554 <unknown[ipofmailserv]]>: Client host rejected: Access denied

i tried to search in this forum and i need to add a permit

i dont know what permit  :Smile: 

because its from outside and i dont wanne have an open relay

i saw 

# By default, Postfix relays mail

# - from "trusted" clients (IP address matches $mynetworks) to any destination,

# - from "untrusted" clients to destinations that match $relay_domains or

#   subdomains thereof, except addresses with sender-specified routing.

# The default relay_domains value is $mydestination.
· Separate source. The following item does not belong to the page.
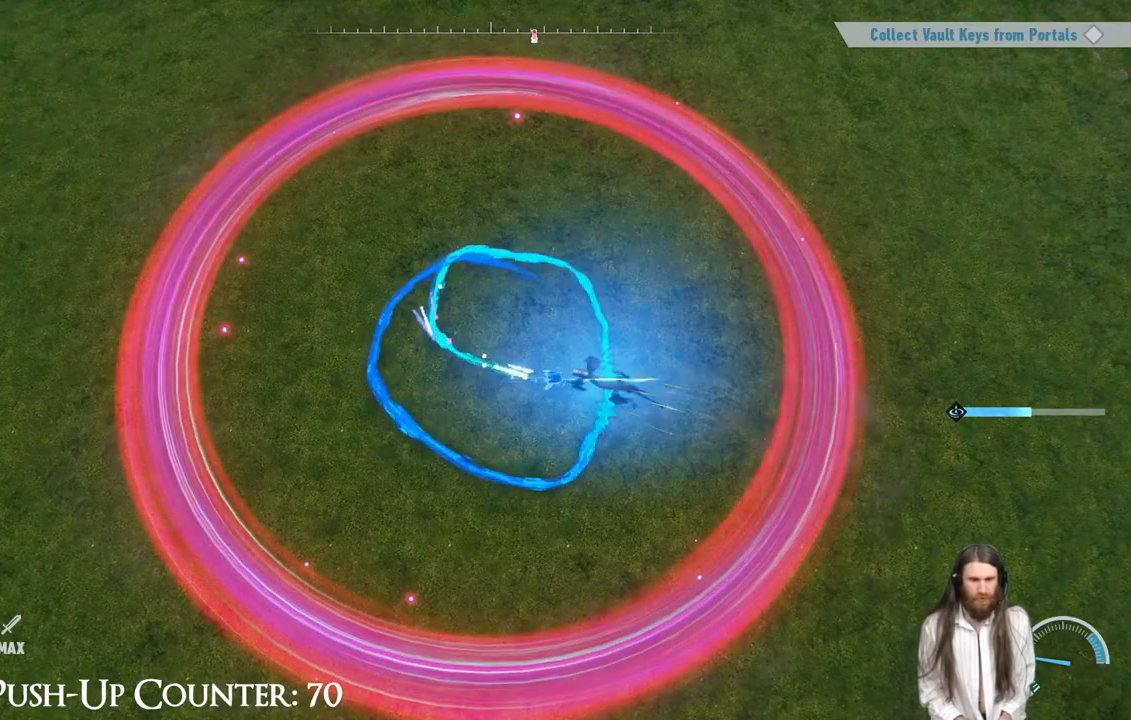
{"buttons": ["A", "X"], "left_stick": "up-right", "right_stick": "center", "events": [[267, "left_stick", "up"], [433, "A", "down"], [433, "X", "down"], [450, "left_stick", "up-right"]]}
so i dont know the problem  :Sad: 

----------

## UberLord

If the mailserver host is bloggs.com then it should accept emails to bloggs.com 

But really, you need to enable SASL on the postfix server and permit SASL authenticated clients. There's a HOW-TO on this in the Docs forum

https://forums.gentoo.org/viewtopic.php?t=56633

----------

## nasher

i cant auth against sasl.

the admins here dont know anything about linux.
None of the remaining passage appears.